The ugly truth behind beautiful world of modelling

Most models who make it have to really work hard. In Tanzania models such as Flavianna Matata are a motivation to young girls

What you need to know:

  • Just like any other creative industry rejection is part of the game which unfortunately not many are ready to take

Many young women aspire to be successful models for the exciting career path, celebrity status, fashionable clothes, possible wealth and jet-setting job opportunities.

However, the journey to a modelling career can be a long, difficult and frustrating one due to heavy competition and rigorous modelling beauty standards.

In Tanzania, Millen Magesse and Flaviana Matata have managed to carve out a career to become international models.

These two started off as winners of Miss World Tanzania and Miss Universe Tanzania respectively.

Given the success these two have recorded, and the precedent they’ve set, many young girls in Tanzania are choosing modelling as a career.

To most of these girls, it’s a highway to fame, fortune and a one way ticket to lucrative deals in the US and the rest of the developed world.

It is a career with limited opportunities with several challenges that the girls have to overcome.

And just like any other creative industry rejection is part of the game which unfortunately not many are ready to take.

Elsewhere models such as Naomi Campbell is every girl’s dream who in 2010 came to the limelight at the trial in The Hague after her encounter  with jailed former Liberian War Lord Charles Taylor.

In her evidence, delivered in the hushed, transatlantic drawl which she has cultivated over the years, the model then proceeded to give her version of the events of the night of September 25, 1997, when she had dined with both Taylor and Nelson Mandela in South Africa.

But her story of how she got diamonds was vague and the events of that September night was contradicted by a woman who for more than 20 years had been Naomi’s ‘surrogate mother’, Carole White who had sat at her charge’s side that night over dinner.

What on earth happened to her? ‘The industry and the lifestyle changed her,’ wonders Carole who started working with Naomi at the age of 16.

 “At 16  these girls are mixing with actors, make-up artists, hairdressers, and they are all older than  them. In those days, it was always Concorde, you know?”

According to her most of these models become used to a luxurious lifestyle, and once they’re used to that then there is no going back to economy.

“So money becomes important and your gauge of what’s valuable is different, because you’re staying in suites, you are meeting presidents such as Obama and high profile corporate people, and so everything is not normal.”

And it is not all glamour as most people think as the girls cannot even afford to date quality boyfriends.

 “We take our duty of care seriously. But girls freak out, mainly because of boyfriends. You’d think these girls would have handsome boyfriends, but they don’t,” she says.

“They date short men who are insecure and who become very controlling as they fear losing these girls who are always travelling, always meeting new -people. That can be a nightmare.”

And to add to that the modelling world is fast changing, so is the quality of girls who make the grades.

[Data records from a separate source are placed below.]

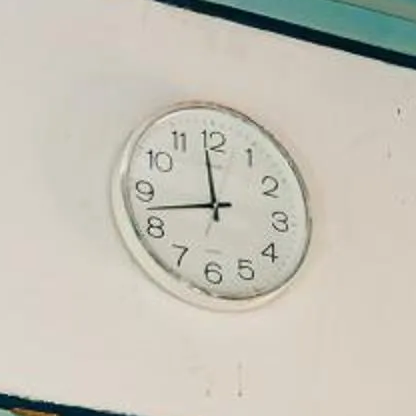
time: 11:42
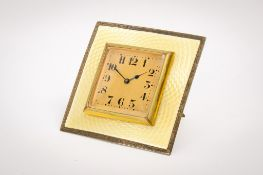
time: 1:50
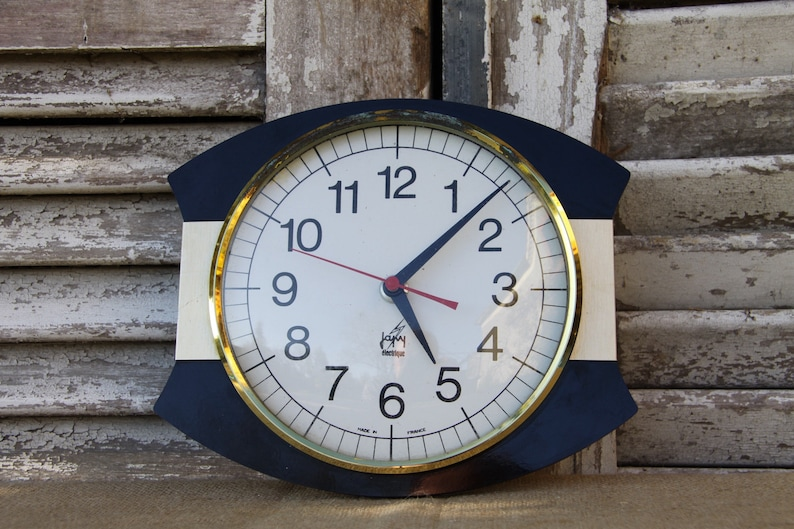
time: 5:07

  ‘We have changed. I now look for girls with breasts, and that is something we wouldn’t have countenanced 10 years ago. Our biggest demand in the last couple of years has been for a D cup, but obviously you have to have a really fit body.

“Now, we talk to our models about nutrition, make sure they have a personal trainer. Even our language has changed. A decade ago, we would have just said: “Don’t eat!” ’

But the question that stands out like a sore toe is how lucrative is modelling for these new girls?

“If she is hot, and does the key shows in New York, London, Milan and Paris, she can earn £10,000 to £20,000.”

This sounds a lot of cash for four weeks’ work, but it can mean 20 appointments a day — castings and fittings, as well as the shows themselves — straight off the plane. ‘That’s why I tell the girls they need to be as fit as Olympic athletes to make it,’ Carole says. ‘After New York, I have girls who are crying with exhaustion.’

She says the fees in London are the lowest on the circuit.

 ‘The fee for an established designer is £370 per girl, per show. A new designer might pay a girl £100.’ Who pays for the flights, the hotels, the cars? ‘We do, but it’s an advance against the girl’s earnings,’ says Carole, who also takes a percentage of their earnings.

That is why the girls rush from one show to another given the debt they are racking up, and might break down in tears in a strange city, be prey to men circling them like vultures.